GIVEN EXERCISE:
Print the data lines from the line containing "kingdom: Plantae" through the line containing "scientific name: Cichorium intybus", including both, reproducing each line verbatim.

** START EXERCISE INPUTS **

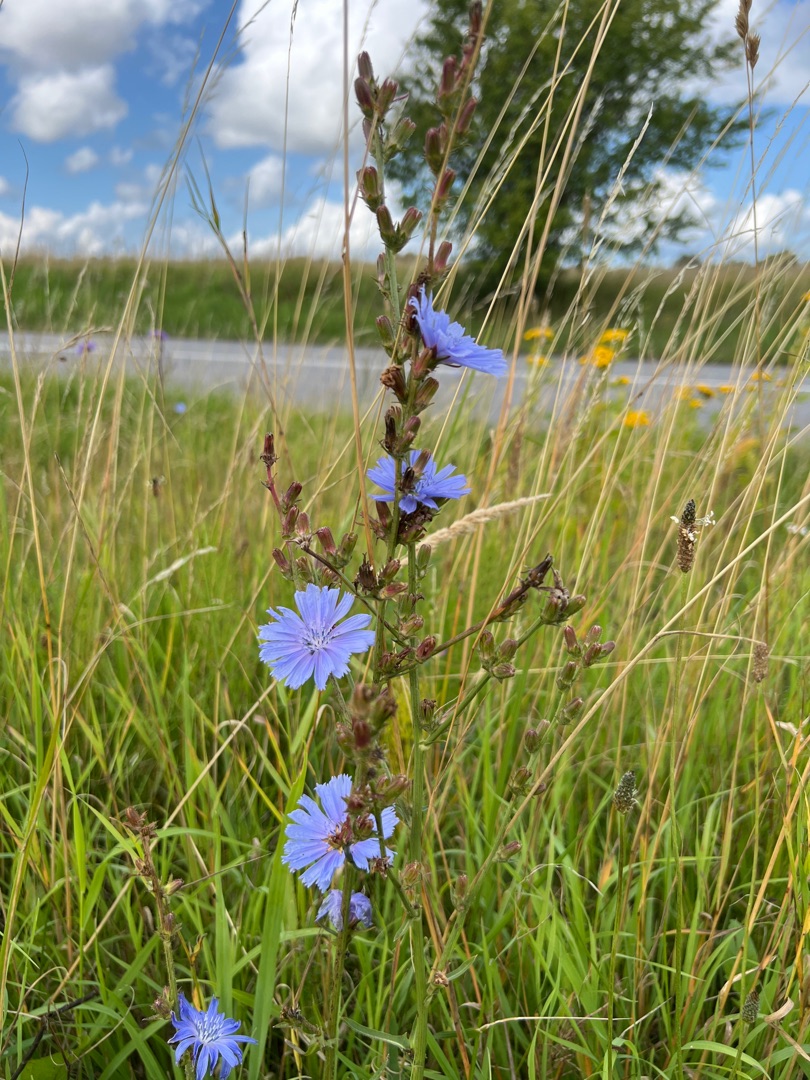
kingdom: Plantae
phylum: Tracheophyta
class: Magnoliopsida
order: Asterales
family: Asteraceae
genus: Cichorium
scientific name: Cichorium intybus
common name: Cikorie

** END EXERCISE INPUTS **
** START EXERCISE INPUTS **

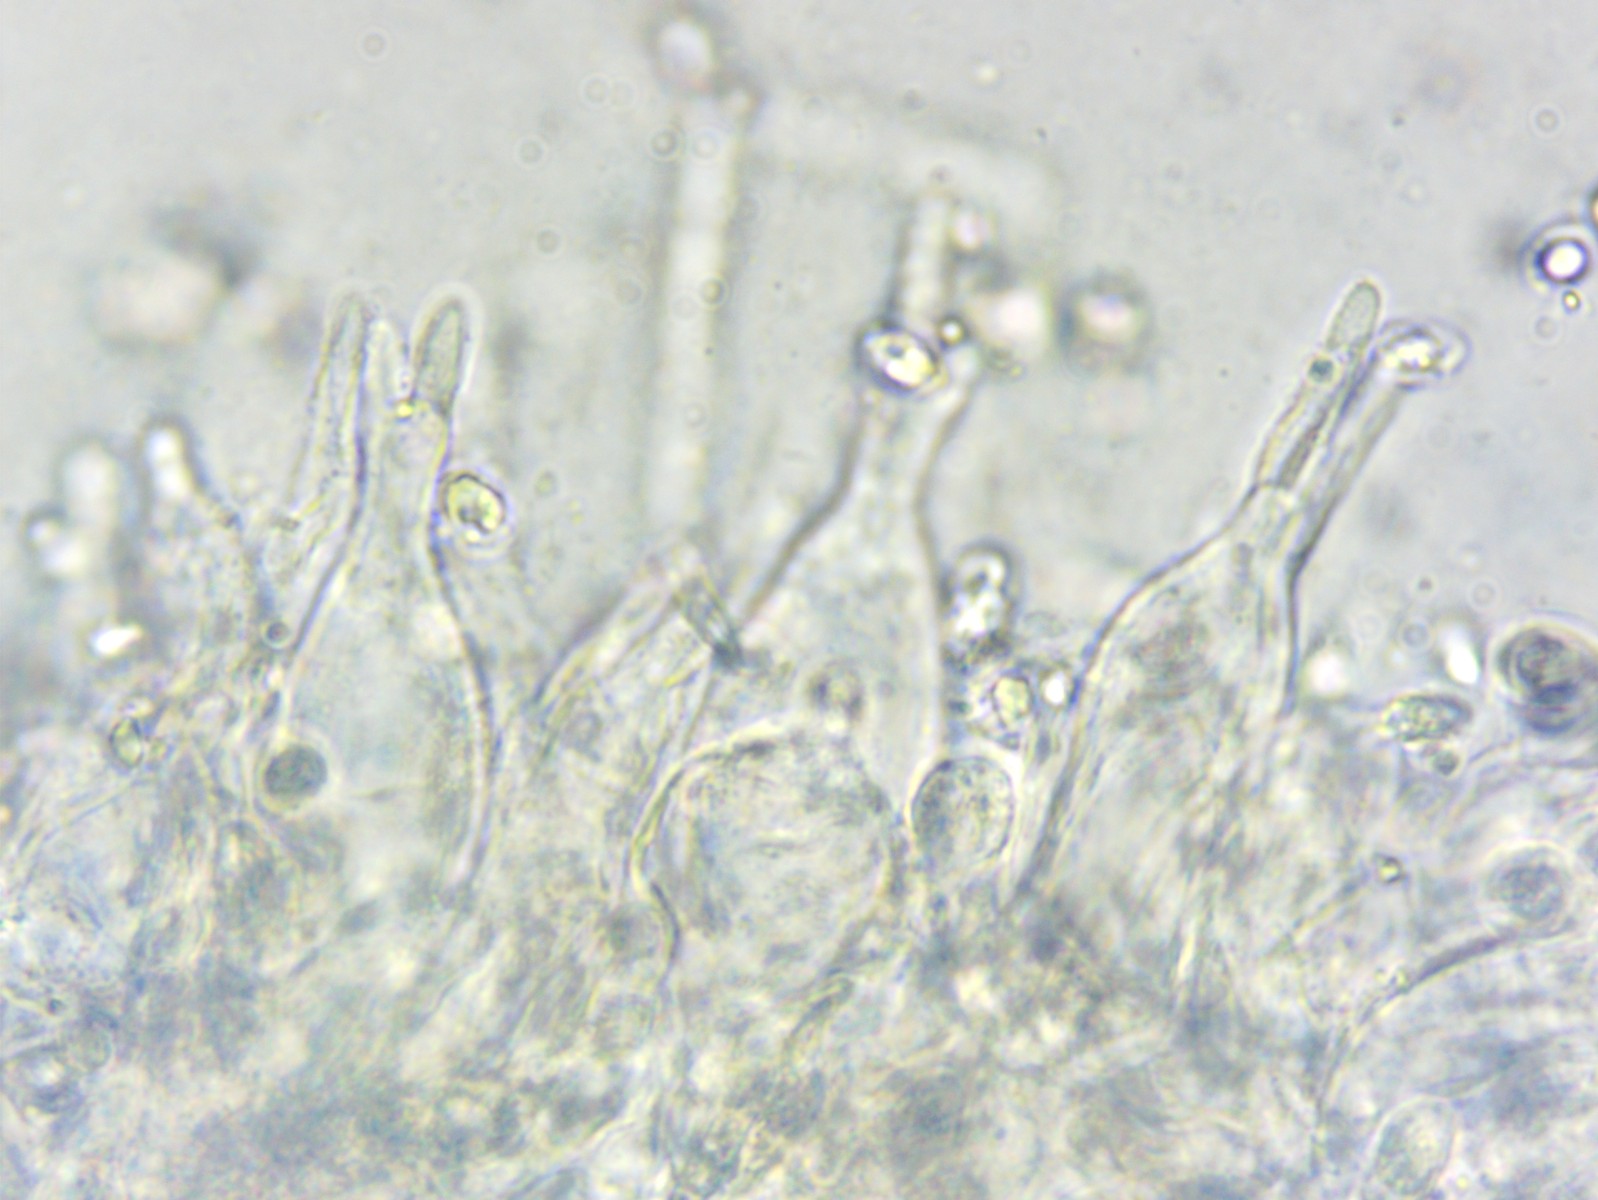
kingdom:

** END EXERCISE INPUTS **
** START EXERCISE INPUTS **

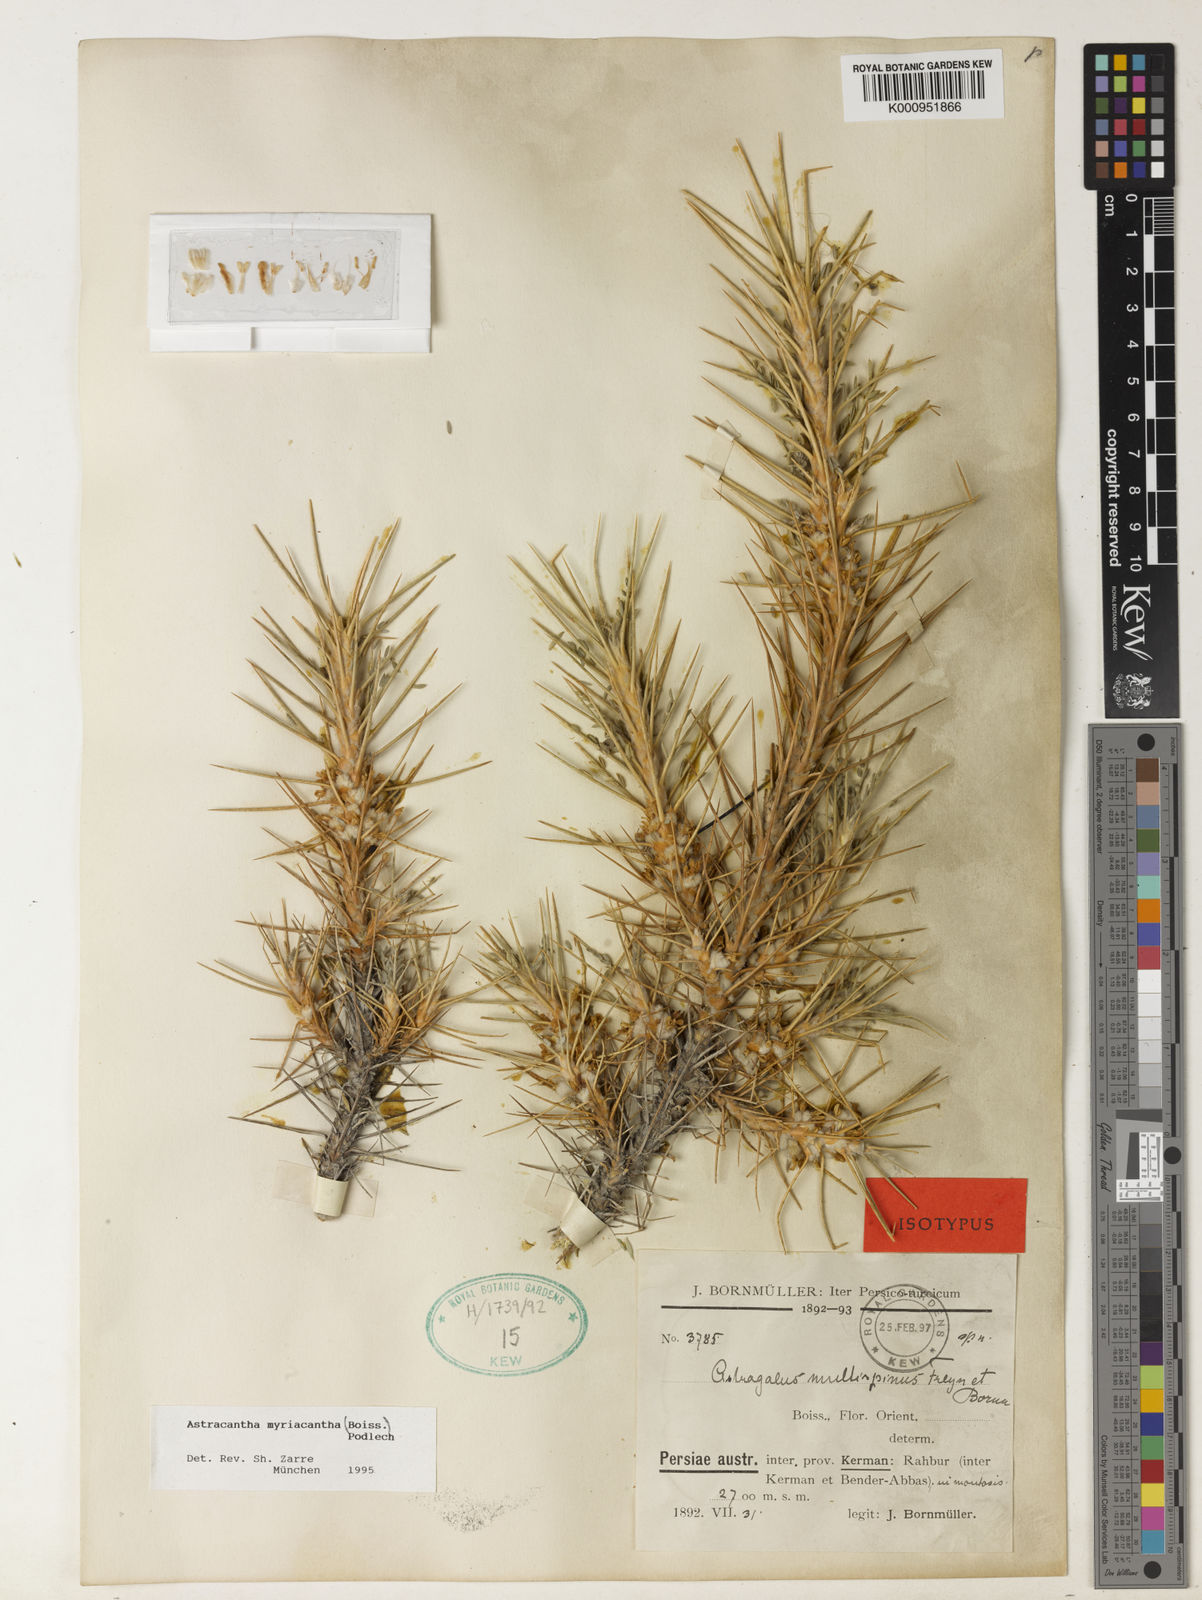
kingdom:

** END EXERCISE INPUTS **

RESPONSE FOR THIS EXERCISE:
kingdom: Plantae
phylum: Tracheophyta
class: Magnoliopsida
order: Asterales
family: Asteraceae
genus: Cichorium
scientific name: Cichorium intybus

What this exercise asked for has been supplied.